The University of KwaZulu-Natal College of Health Sciences undertakes training at undergraduate medical (MBChB) level and offers allied health sciences programs geared towards the promotion of excellence in teaching and research through high quality graduates. The Discipline of Clinical Anatomy runs a functional plastination laboratory located on the Westville Campus of the university, with the aim of producing specimens to add to the available teaching and learning materials in anatomy. In the meantime, there is also the need to understand the dynamics and challenging issues regarding declining anatomy knowledge vis-à-vis curriculum changes globally (reviewed in Papa and Vaccarezza, 2013) and how this will impact on students’ learning outcomes with the introduction of plastinates.  The delivery of anatomy subject to medical students at the Nelson R Mandela School of Medicine, University of KwaZulu Natal (UKZN) takes place via a problem-based curriculum, with cadaveric dissection at the center of students’ practical learning. Our study, therefore, investigated the general level of awareness and support for plastination and plastinated specimens in the anatomy repertoire, in consideration of the difficulties. Our future goal is to evaluate the impact of this resource on student performance and through-put as well as how it could support the augmentation of cadaveric material use in the long term.


In this study, a total of 261 survey instruments (questionnaires) were administered to students from seven different disciplines in the School of Health Science and the School of Laboratory Medicine & Medical Science, UKZN, Durban, Westville Campus. The questions were designed to probe the basic demographic data of the participants and their awareness of the plastination process, as well as other constructs to qualitatively assess their use of various learning aids in the department.  For example, the first section included a fill-in section for information on basic demographic details like course/degree of study, gender, age, etc. The second section comprised 5 questions regarding the use of teaching aids, types of aids, methods of preserving aids, and reason. The 6th question probed deeper into the various teaching/learning aids used in the department, and participants were to respond by indicating a grading system of 2 (Favorable), 1 (Unfavorable), or 0 (Don’t know) to five different properties of the aid (including handleability, suitability for exams, amongst others). Questions 7 to 16 were designed to gather information relating specifically to plastination: if they have heard of the term, means of awareness, if plastinates are used in the Department, if it is beneficial or better than cadavers, if they will be interested in learning, if they would prefer plastinated specimens for exams. The responses were either a “Yes” or “No”, depending on the nature of the question. As part of the validation process, the questionnaire was pre-tested on 10 students at the Medical School during a dissection hall experience in the discipline.

Ethical considerations

Prior to the administration of the survey instrument, ethical approval was received from the Biomedical Research Ethics Committee (BREC) of the University of KwaZulu-Natal, Durban (BREC no. LMMSEC 025/12). We declared that all the information/data would be handled with confidentiality and would not be used for any other purpose without prior permission from the participants.

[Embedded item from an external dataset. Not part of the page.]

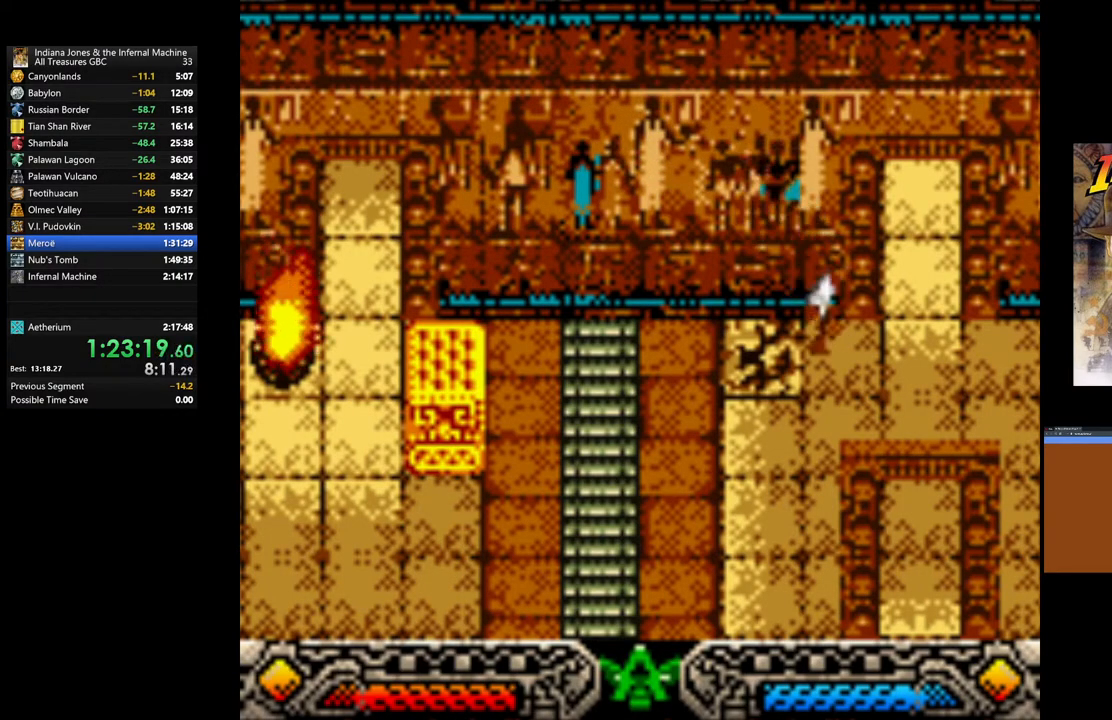
{"buttons": [], "left_stick": "up", "right_stick": "center", "events": [[450, "left_stick", "up"]]}
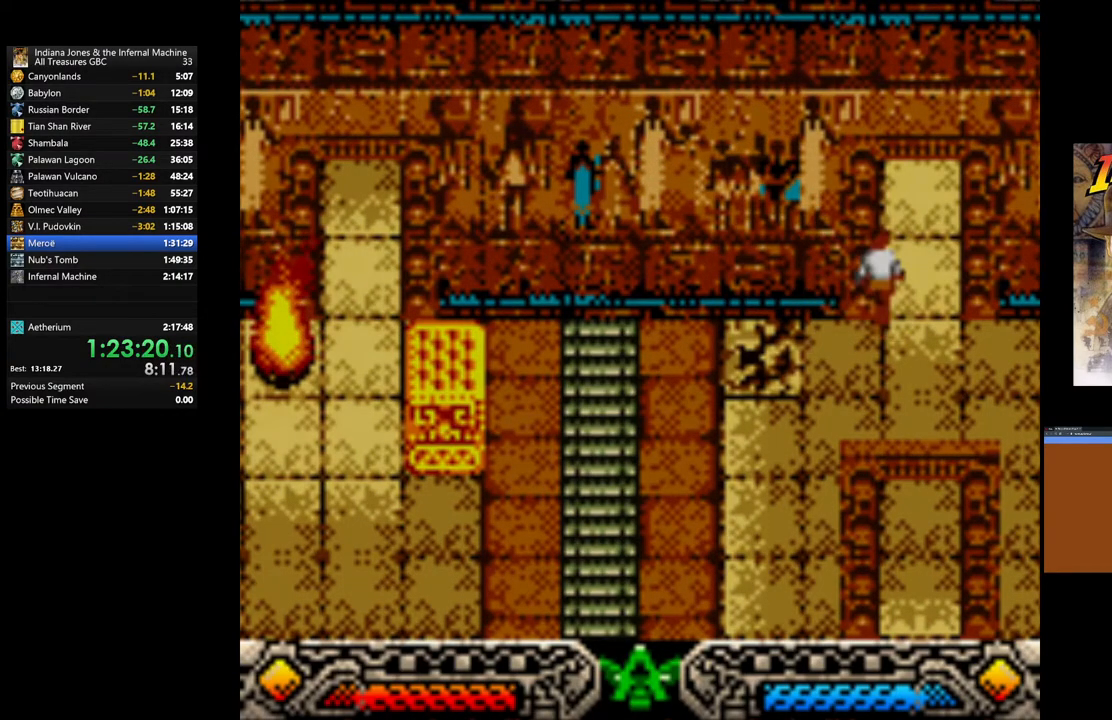
{"buttons": [], "left_stick": "center", "right_stick": "center", "events": [[300, "left_stick", "center"]]}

The sampling distribution of the questionnaires to various categories of students according to their disciplines/departments in the two schools are shown in Table 1. All the students who volunteered to participate in the survey were given informed consent forms and questionnaires at their lecture venue. The survey instruments were administered by an independent team to maintain confidentiality and reduce bias, after which completed questionnaires were retrieved.

Table 1: Distribution/demographic summary of respondents

All the data from the questionnaires was collated and analyzed using Microsoft Excel to produce frequency tables. The results are presented as simple descriptive statistics, percentages, tables, and charts.

Inclusion criteria:

Students recruited for the survey included all those who had undertaken courses in Anatomy which included cadaveric dissection in the various programs offered in the Schools of Health Science and Laboratory Medicine and Medical Sciences during the 2012 academic year.

Exclusion criteria:

Students who have not undertaken any course in Anatomy were excluded from the survey.


All 261 questionnaires were returned at the end of the administration (100% response rate). Sixty-seven (25.7%) of the respondents were male, and 194 (74.3%) were female, with a combined age range from 18 to 24 years.

Among the students sampled about their knowledge of plastination, only 84 (32.2%) had heard about it before, 172 (65.9%) had never heard of plastination, and 5 (1.9%) did not respond. We probed further on the use of plastinates, and 48 (18.4%) indicated that they had used plastinated specimens before.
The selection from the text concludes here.